* BEGIN Material to process *
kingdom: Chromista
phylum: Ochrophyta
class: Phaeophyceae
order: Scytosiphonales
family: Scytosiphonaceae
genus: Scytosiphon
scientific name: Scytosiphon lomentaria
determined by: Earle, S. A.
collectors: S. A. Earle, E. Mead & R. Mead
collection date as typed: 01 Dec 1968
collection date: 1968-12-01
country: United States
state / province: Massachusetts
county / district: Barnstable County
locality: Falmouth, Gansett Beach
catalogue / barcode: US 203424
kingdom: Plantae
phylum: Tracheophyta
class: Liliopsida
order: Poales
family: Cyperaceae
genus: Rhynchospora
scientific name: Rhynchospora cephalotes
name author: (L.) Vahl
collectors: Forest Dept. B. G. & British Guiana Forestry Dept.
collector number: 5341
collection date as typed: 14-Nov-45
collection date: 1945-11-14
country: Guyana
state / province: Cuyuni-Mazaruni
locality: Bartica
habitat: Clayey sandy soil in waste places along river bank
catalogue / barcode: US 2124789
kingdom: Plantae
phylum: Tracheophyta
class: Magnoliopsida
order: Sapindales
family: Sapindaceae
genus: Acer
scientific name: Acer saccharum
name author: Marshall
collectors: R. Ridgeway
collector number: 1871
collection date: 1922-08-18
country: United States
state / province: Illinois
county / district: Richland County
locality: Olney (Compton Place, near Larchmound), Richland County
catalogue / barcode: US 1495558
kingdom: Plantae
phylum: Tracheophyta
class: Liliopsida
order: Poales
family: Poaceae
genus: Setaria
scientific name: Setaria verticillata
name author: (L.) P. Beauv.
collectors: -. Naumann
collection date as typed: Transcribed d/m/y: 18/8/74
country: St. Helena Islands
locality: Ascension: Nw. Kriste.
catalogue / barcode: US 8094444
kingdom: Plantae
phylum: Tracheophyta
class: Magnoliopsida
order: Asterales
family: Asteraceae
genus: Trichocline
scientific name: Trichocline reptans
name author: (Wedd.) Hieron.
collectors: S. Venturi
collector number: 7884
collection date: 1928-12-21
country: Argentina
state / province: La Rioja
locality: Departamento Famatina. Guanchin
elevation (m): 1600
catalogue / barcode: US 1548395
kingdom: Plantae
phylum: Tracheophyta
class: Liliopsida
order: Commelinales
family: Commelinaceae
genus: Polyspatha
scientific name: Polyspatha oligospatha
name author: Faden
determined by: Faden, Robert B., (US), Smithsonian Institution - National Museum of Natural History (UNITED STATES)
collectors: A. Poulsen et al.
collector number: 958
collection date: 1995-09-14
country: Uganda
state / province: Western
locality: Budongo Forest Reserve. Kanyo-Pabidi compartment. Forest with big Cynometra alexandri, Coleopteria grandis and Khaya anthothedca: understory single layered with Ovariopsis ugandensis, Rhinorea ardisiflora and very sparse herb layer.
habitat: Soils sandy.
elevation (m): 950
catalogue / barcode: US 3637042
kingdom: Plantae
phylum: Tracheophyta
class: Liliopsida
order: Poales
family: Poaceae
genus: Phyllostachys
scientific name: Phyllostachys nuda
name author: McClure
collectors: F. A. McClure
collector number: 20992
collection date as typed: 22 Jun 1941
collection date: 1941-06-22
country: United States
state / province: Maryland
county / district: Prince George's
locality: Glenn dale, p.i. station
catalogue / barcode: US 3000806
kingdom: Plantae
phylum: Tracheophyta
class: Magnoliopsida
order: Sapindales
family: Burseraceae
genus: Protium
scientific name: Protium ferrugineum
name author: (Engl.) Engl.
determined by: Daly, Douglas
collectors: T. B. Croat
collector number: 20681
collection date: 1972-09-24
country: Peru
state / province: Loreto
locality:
* END Material to process *
=== Exercise directions ===
Convert the lines of the records into a JSON list of strings, one string per line, starting with the first line of the records and going on through the line containing "genus: Acer", both included. Omit any blank lines.

=== The output ===
[
  "kingdom: Chromista",
  "phylum: Ochrophyta",
  "class: Phaeophyceae",
  "order: Scytosiphonales",
  "family: Scytosiphonaceae",
  "genus: Scytosiphon",
  "scientific name: Scytosiphon lomentaria",
  "determined by: Earle, S. A.",
  "collectors: S. A. Earle, E. Mead & R. Mead",
  "collection date as typed: 01 Dec 1968",
  "collection date: 1968-12-01",
  "country: United States",
  "state / province: Massachusetts",
  "county / district: Barnstable County",
  "locality: Falmouth, Gansett Beach",
  "catalogue / barcode: US 203424",
  "kingdom: Plantae",
  "phylum: Tracheophyta",
  "class: Liliopsida",
  "order: Poales",
  "family: Cyperaceae",
  "genus: Rhynchospora",
  "scientific name: Rhynchospora cephalotes",
  "name author: (L.) Vahl",
  "collectors: Forest Dept. B. G. & British Guiana Forestry Dept.",
  "collector number: 5341",
  "collection date as typed: 14-Nov-45",
  "collection date: 1945-11-14",
  "country: Guyana",
  "state / province: Cuyuni-Mazaruni",
  "locality: Bartica",
  "habitat: Clayey sandy soil in waste places along river bank",
  "catalogue / barcode: US 2124789",
  "kingdom: Plantae",
  "phylum: Tracheophyta",
  "class: Magnoliopsida",
  "order: Sapindales",
  "family: Sapindaceae",
  "genus: Acer"
]